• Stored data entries

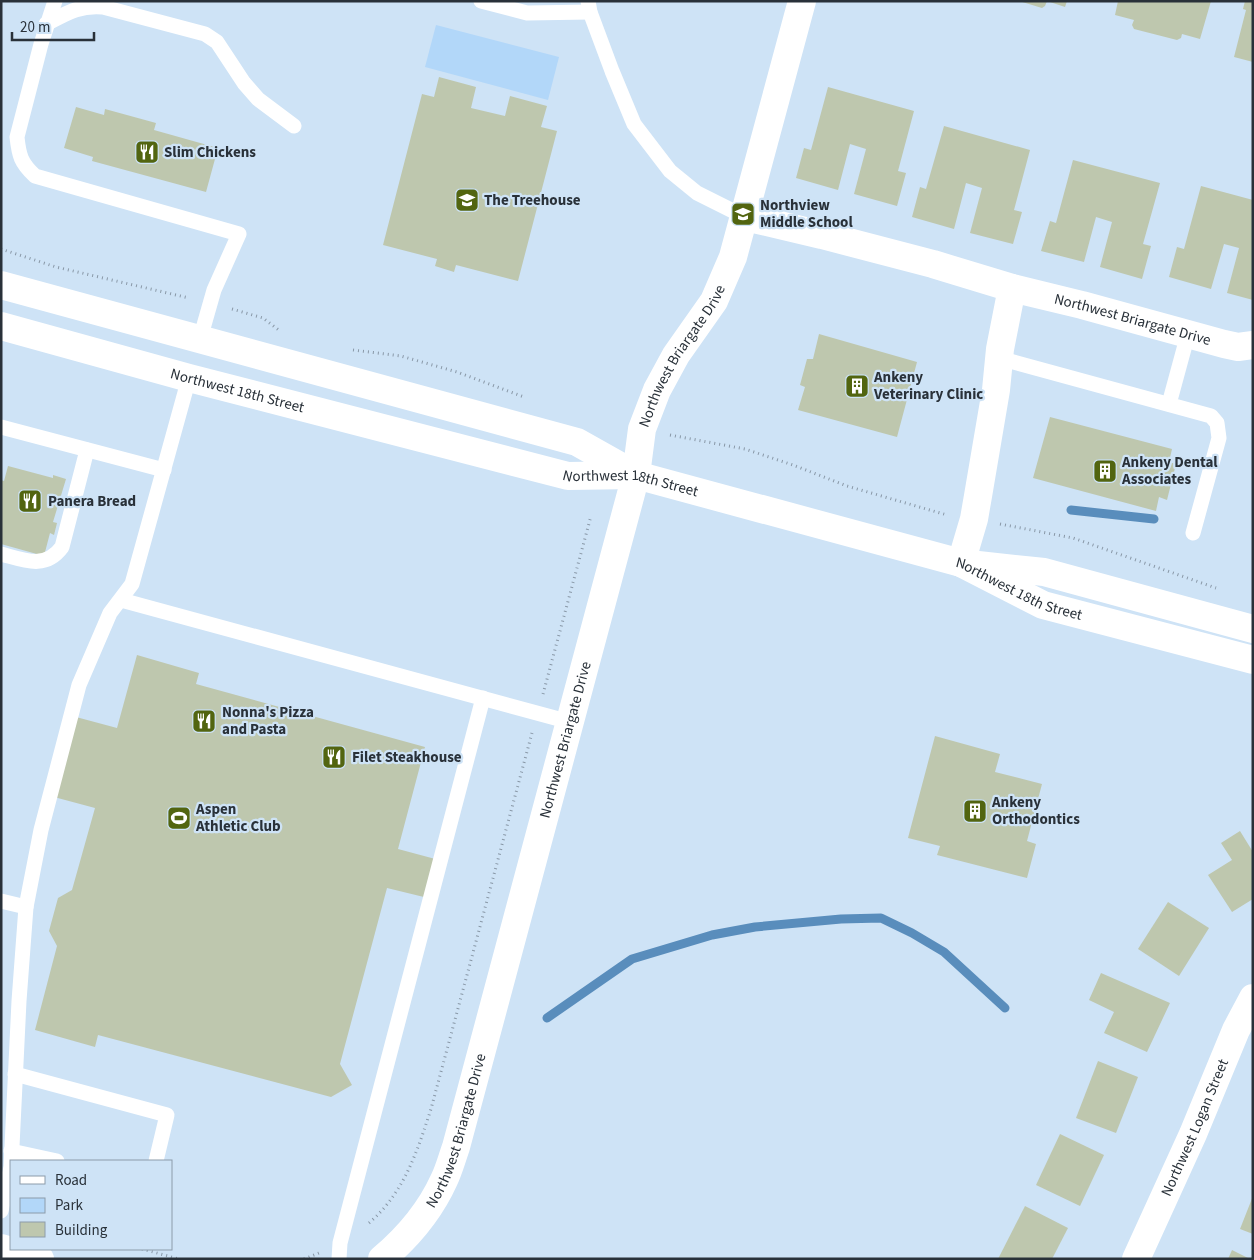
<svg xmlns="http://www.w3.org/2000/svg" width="1254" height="1260" font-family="'Source Sans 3',sans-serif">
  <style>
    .green { fill: #b2d7f9 }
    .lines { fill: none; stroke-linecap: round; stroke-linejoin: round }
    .stream { stroke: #598dbc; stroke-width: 9 }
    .building { fill: #bec7ae }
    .path { stroke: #8998a7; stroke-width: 3; stroke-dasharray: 1 4; stroke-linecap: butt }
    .service { stroke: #fff; stroke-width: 15 }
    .minor { stroke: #fff; stroke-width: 28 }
    .secondary { stroke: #fff; stroke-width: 28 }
    .labels { text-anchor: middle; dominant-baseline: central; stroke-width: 4.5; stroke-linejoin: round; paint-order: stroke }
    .poi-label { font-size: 15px; font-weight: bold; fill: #293139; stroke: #cee3f6; text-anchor: start }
    .street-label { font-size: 15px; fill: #293139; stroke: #cee3f6 }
  </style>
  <rect width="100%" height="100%" fill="#cee3f6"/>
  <path class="green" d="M436,25L559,57L548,100L425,67Z"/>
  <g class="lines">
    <g class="stream">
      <path d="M1071,510L1154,519"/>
      <path d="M547,1018L632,959L712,935L755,927L841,919L881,918L912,933L944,952L1005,1008"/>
    </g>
  </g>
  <g class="building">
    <path d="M1019,1H1047L1045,6L1042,8Z"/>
    <path d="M1047,1H1067L1065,7Z"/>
    <path d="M1118,1H1211L1200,39L1182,34L1181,38L1177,40L1134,29L1132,25L1134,20L1115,15Z"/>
    <path d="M1245,1H1253V62L1234,57L1246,10L1243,9Z"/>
    <path d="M439,77L476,87L471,108L505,116L510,96L547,106L541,127L557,131L518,281L456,265L454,272L435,266L437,259L383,245L422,94L434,97Z"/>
    <path d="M828,87L914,111L898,171L906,173L897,206L854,194L866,149L850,144L838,190L796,178L804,148L811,150Z"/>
    <path d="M76,107L104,115L105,109L156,123L154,130L218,148L206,192L92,161L93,157L64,148Z"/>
    <path d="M944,126L1030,150L1014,210L1022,212L1013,244L970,233L982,188L966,183L954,229L912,217L920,187L926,189Z"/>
    <path d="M1073,160L1160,183L1143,244L1151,246L1142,279L1100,267L1112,222L1096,217L1084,262L1041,251L1050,221L1056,223Z"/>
    <path d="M1201,186L1253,200V300L1227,293L1239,248L1224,244L1211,289L1169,277L1177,247L1184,249Z"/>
    <path d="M819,334L917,362L897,437L798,410L805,387L800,385L807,359H813Z"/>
    <path d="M1050,417L1172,449L1169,462L1176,464L1167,500L1159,497L1156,511L1033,478Z"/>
    <path d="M8,466L53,478V475L66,479L53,522L57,523L54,535L50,533L44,556L1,544V480L4,481Z"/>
    <path d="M137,655L199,673L196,684L425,747L398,849L439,860L428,898L387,888L340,1064L352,1085L331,1097L98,1035L95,1047L35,1030L57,946L49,931L58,898L72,890L95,808L54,797L76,717L117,728Z"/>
    <path d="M935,736L1000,754L995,772L1042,784L1027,841L1036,844L1027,878L937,855L940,846L908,838Z"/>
    <path d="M1240,831L1253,852V899L1232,912L1208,875L1232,860L1221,843Z"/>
    <path d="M1168,902L1209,928L1179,976L1138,949Z"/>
    <path d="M1101,973L1170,1003L1147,1052L1104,1033L1114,1012L1089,1000Z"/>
    <path d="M1098,1061L1138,1077L1116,1133L1076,1118Z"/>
    <path d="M1060,1134L1104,1155L1080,1206L1036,1185Z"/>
    <path d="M1253,1196V1234L1240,1229Z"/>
    <path d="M1025,1206L1068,1228L1052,1259H998Z"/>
    <path d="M1232,1250L1250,1259H1228Z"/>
  </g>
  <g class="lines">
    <g class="path">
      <path d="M1,249L56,267L189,298"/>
      <path d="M232,309L263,318L280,331"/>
      <path d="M353,350L401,356L457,372L524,397"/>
      <path d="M670,435L745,449L793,465L847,486L947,515"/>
      <path d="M1000,524L1073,538L1216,588"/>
      <path d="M543,694L591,516"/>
      <path d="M369,1223C404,1193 417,1152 431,1109L532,733"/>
      <path d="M142,1249L179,1259"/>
      <path d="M304,1259L319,1253"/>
    </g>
    <g class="service">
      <path d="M55,1L41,44L17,137C19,156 21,163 35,176L239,234L214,290L200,339"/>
      <path d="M481,1L527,13L590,12"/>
      <path d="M588,1L590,12L612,71L634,124L670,171L697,193L745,217"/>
      <path d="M46,24C67,13 79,5 103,7L205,34L217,42L244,83L258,99L294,126"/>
      <path d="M999,358L1211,416L1217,423L1219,438L1193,533"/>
      <path d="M1169,404L1188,334"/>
      <path d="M1,427L164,470"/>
      <path d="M1,554C24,560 45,570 62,547L87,450"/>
      <path d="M121,600L570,722"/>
      <path d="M1,901L26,907"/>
      <path d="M15,1074L167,1115L156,1161"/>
      <path d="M11,1151L57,1161"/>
      <path d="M1,1211L11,1167L19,1001L26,907L41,830L79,685L110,613L132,584L189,378"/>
      <path d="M339,1259L340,1243L483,698"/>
    </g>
    <g class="minor">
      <path id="s1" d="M745,217L822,235L933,264L1012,288L1082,305L1224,344L1238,347L1253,345"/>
      <path d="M961,563L974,519L978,496L996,390L1000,349L1012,288"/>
      <path d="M1,1248L40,1259"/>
      <path id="s2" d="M382,1259C408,1237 430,1211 444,1180C449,1170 452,1158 456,1147L636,475L642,429L657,390L676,355L714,301L733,257L802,1"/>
      <path id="s3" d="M1136,1259L1193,1134L1236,1030L1253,998"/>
    </g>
    <g class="secondary">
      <path d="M1,285L577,442L634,474"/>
      <path id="s4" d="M1,326L189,378L568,476L636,475L961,563L1043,605L1253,660"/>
      <path d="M978,565L1044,572L1253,629"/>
    </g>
  </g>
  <defs>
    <g id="restaurant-square" transform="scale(1.25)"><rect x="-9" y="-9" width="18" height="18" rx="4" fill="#526510" stroke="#cee3f6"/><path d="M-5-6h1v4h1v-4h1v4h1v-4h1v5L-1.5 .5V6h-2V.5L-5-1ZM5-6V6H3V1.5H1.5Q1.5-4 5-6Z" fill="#fff"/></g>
    <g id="school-square" transform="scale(1.25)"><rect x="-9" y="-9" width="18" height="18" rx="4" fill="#526510" stroke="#cee3f6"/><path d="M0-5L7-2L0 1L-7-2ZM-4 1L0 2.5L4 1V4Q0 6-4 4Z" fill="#fff"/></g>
    <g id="building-square" transform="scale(1.25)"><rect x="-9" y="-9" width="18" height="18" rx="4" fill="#526510" stroke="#cee3f6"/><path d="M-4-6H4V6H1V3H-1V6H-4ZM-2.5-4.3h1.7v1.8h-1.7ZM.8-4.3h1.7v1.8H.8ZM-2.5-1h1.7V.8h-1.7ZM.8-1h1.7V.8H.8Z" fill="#fff"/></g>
    <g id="stadium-square" transform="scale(1.25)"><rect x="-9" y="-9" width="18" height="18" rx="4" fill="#526510" stroke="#cee3f6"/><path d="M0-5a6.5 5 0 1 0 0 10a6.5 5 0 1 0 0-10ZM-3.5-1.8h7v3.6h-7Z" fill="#fff"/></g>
  </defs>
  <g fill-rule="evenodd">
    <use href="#restaurant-square" x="147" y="152"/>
    <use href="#school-square" x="467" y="200"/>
    <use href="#school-square" x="743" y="214"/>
    <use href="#building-square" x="857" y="386"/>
    <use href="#building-square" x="1105" y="471"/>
    <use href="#restaurant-square" x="30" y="501"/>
    <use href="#restaurant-square" x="204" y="721"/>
    <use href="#restaurant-square" x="334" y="757"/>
    <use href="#building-square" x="975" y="811"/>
    <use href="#stadium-square" x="179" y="818"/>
  </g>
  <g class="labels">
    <g class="poi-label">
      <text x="164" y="152">Slim Chickens</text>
      <text x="484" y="200">The Treehouse</text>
      <text x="760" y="205">Northview<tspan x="760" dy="17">Middle School</tspan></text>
      <text x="874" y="377">Ankeny<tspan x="874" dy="17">Veterinary Clinic</tspan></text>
      <text x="1122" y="462">Ankeny Dental<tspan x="1122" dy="17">Associates</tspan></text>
      <text x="48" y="501">Panera Bread</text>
      <text x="222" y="712">Nonna's Pizza<tspan x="222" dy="17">and Pasta</tspan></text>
      <text x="352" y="757">Filet Steakhouse</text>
      <text x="992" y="802">Ankeny<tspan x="992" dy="17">Orthodontics</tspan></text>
      <text x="196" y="809">Aspen<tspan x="196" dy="17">Athletic Club</tspan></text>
    </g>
    <g class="street-label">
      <text stroke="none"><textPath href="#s1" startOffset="401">Northwest Briargate Drive</textPath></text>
      <text stroke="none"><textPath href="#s2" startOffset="962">Northwest Briargate Drive</textPath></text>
      <text stroke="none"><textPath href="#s4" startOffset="245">Northwest 18th Street</textPath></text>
      <text stroke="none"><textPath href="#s4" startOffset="650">Northwest 18th Street</textPath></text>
      <text stroke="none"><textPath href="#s4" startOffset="1055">Northwest 18th Street</textPath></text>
      <text stroke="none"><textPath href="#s2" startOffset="558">Northwest Briargate Drive</textPath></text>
      <text stroke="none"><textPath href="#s3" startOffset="144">Northwest Logan Street</textPath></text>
      <text stroke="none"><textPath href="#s2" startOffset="152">Northwest Briargate Drive</textPath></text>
    </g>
  </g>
  <rect width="1254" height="1260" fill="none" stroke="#293139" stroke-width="5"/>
  <rect x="10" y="1160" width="162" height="90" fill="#cee3f6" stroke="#8c9caa"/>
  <rect x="20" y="1176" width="25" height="8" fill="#ffffff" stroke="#8c9caa"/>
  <text x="55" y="1185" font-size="15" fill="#293139">Road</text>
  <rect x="20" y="1198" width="25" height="15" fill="#b2d7f9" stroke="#8c9caa"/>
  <text x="55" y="1210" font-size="15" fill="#293139">Park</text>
  <rect x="20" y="1222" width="25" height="15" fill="#bec7ae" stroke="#8c9caa"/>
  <text x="55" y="1235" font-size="15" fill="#293139">Building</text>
  <path d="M12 32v8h82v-8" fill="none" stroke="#293139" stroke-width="2.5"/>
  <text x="20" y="32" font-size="15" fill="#293139" stroke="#cee3f6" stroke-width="4" paint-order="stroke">20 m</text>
</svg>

• WHAT TO WORK ON
For each line in the entries that holds "linecap", return that line.

• REPLY
    .lines { fill: none; stroke-linecap: round; stroke-linejoin: round }
    .path { stroke: #8998a7; stroke-width: 3; stroke-dasharray: 1 4; stroke-linecap: butt }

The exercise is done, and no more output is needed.